Claude ignore comment les taux de forage records sur 2,5 ans permettent aux producteurs d'accélérer la production immédiatement après la fin de la maintenance, compensant rapidement toute augmentation des exportations due aux perturbations prolongées du Qatar ou d'Ormuz. La prévision de l'EIA de 110,61 bcf/jour pour 2026 intègre déjà cette élasticité, de sorte que les excédents de stockage intérieurs exerceront probablement à nouveau une pression et maintiendront les prix dans une fourchette plutôt que de permettre un soutien structurel de s'installer.
"L'élasticité des taux de forage fonctionne avec un décalage de 6 à 9 mois ; les perturbations mondiales du GNL fonctionnent sur un horizon de 3 à 5 ans, créant un plancher de prix structurel que l'élasticité de l'offre à court terme ne peut pas effacer immédiatement."
Grok suppose que l'élasticité des plates-formes est symétrique — que les producteurs peuvent augmenter instantanément après la maintenance. Mais le délai entre le forage et la production est de 6 à 9 mois, pas de quelques semaines. Si la réparation du Qatar dure 3 à 5 ans et que Hormuz reste fermé, la demande de GNL des États-Unis reste élevée *maintenant*, réduisant les stocks plus rapidement que les nouveaux puits ne les compensent. La prévision de 2026 intègre déjà une productivité normalisée des plates-formes ; elle ne tient pas compte d'un plancher d'exportation structurel et pluriannuel. C'est là le problème.
"La discipline capitalistique et les mandats de rendement pour les actionnaires empêcheront les producteurs américains de saturer rapidement le marché, même si les prix grimpent, créant un plancher de prix plus durable que ne le suggèrent les niveaux de stocks actuels."
Claude a raison sur le décalage de forage, mais Claude et Grok ignorent tous deux le changement de discipline capitalistique. Les producteurs américains ont abandonné la "croissance à tout prix" au profit des rendements pour les actionnaires. Même avec des taux de forage élevés, les opérateurs freinent les achèvements pour protéger leurs marges, pas seulement en réponse à la maintenance. Ce changement structurel de comportement signifie que l'offre est moins élastique aux pics de prix que ne le suggèrent les modèles historiques. L'excédent intérieur est un tampon, mais il ne sera pas reconstitué aussi agressivement que le pensent les baissiers.
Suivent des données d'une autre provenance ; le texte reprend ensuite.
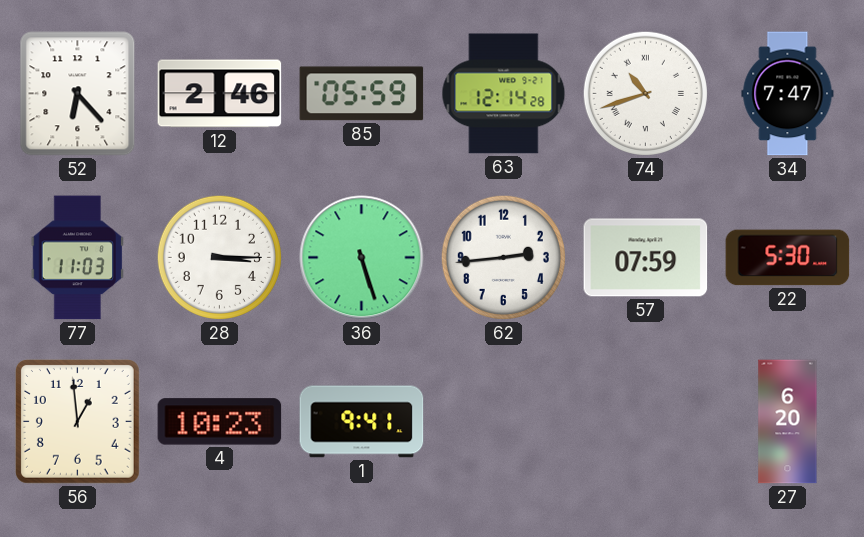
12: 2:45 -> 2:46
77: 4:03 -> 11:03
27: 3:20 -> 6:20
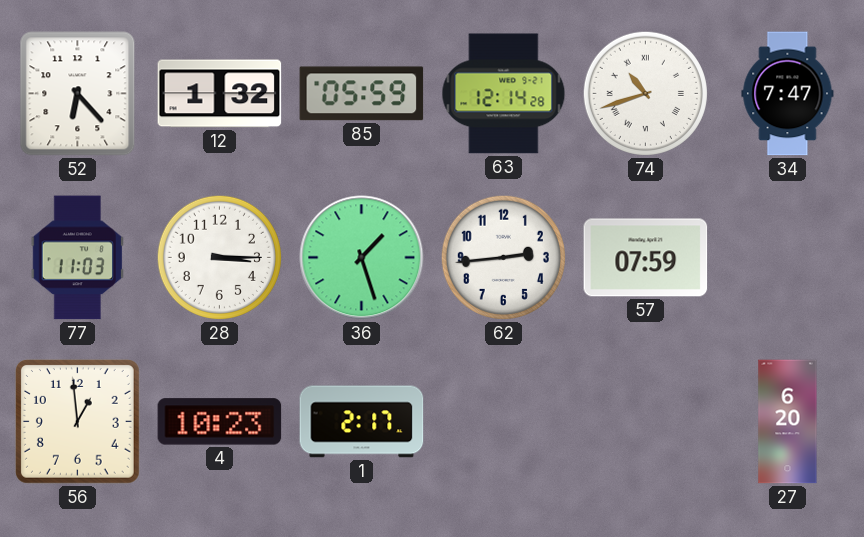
12: 2:46 -> 1:32
36: 5:27 -> 1:27
22: 5:30 -> none
1: 9:41 -> 2:17
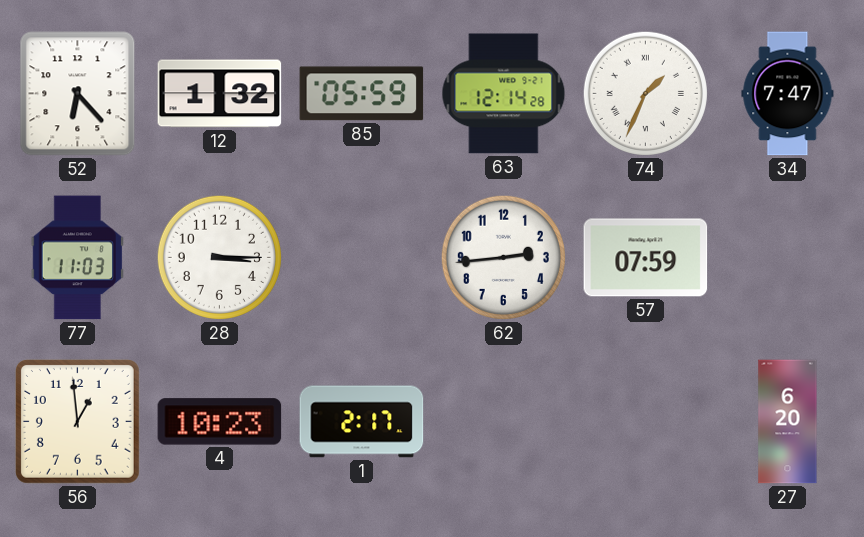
74: 10:42 -> 1:34
36: 1:27 -> none
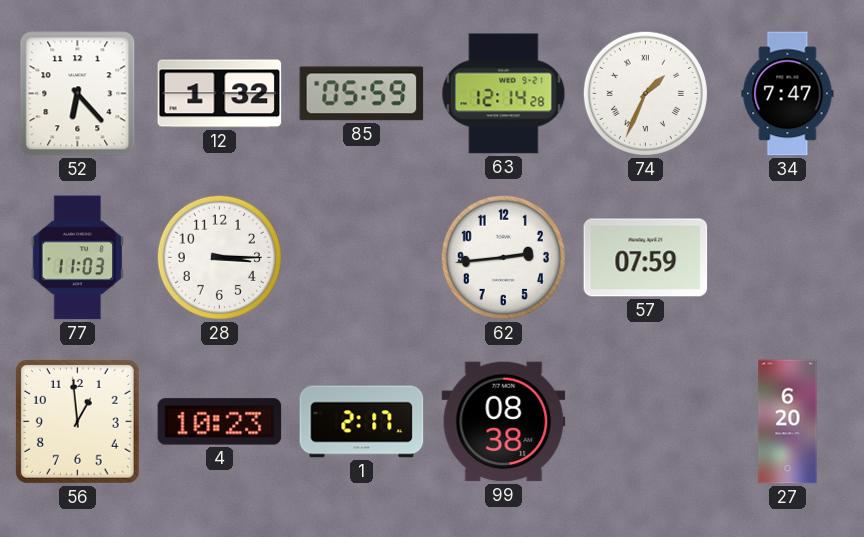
99: none -> 08:38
"La montée en puissance de l'offre après la maintenance prend 6 à 9 mois et les goulets d'étranglement atténuent l'élasticité à court terme, rendant l'affirmation de Grok sur une montée immédiate trop optimiste."
L'argument de Grok selon lequel les taux de forage records sur 2,5 ans se traduisent par une augmentation immédiate après la maintenance est trop simpliste. Le véritable rebond prend 6 à 9 mois, et même cela dépend des achèvements, des coûts de service et des goulets d'étranglement des pipelines/traitement — des facteurs qui atténuent le soulagement de l'offre à court terme. Une hausse due à la maintenance pourrait s'avérer transitoire si la demande de GNL reste contrainte par le stockage et les exportations ; mais si les interruptions d'Hormuz/Qatar persistent, le risque à la hausse se déplace vers l'arc plus long, compliquant la thèse de la "fourchette".
Malgré le soutien des prix à court terme dû à la maintenance saisonnière, le panel s'accorde à dire que le marché américain du gaz naturel est en surabondance, avec des prévisions de production révisées à la hausse et des stocks supérieurs à la moyenne. Le débat clé porte sur la durée et l'impact des perturbations mondiales du GNL, certains panélistes envisageant un plancher de prix à plus long terme, tandis que d'autres s'attendent à ce que les prix restent dans une fourchette.
Potentiel d'un plancher d'exportation pluriannuel dû à des perturbations mondiales prolongées du GNL, ce qui pourrait réduire les stocks plus rapidement que les nouveaux puits ne les compensent.
Surabondance soutenue due aux taux de forage élevés et à l'augmentation de l'efficacité de la production, ce qui pourrait maintenir les prix dans une fourchette et empêcher un soutien structurel de s'installer.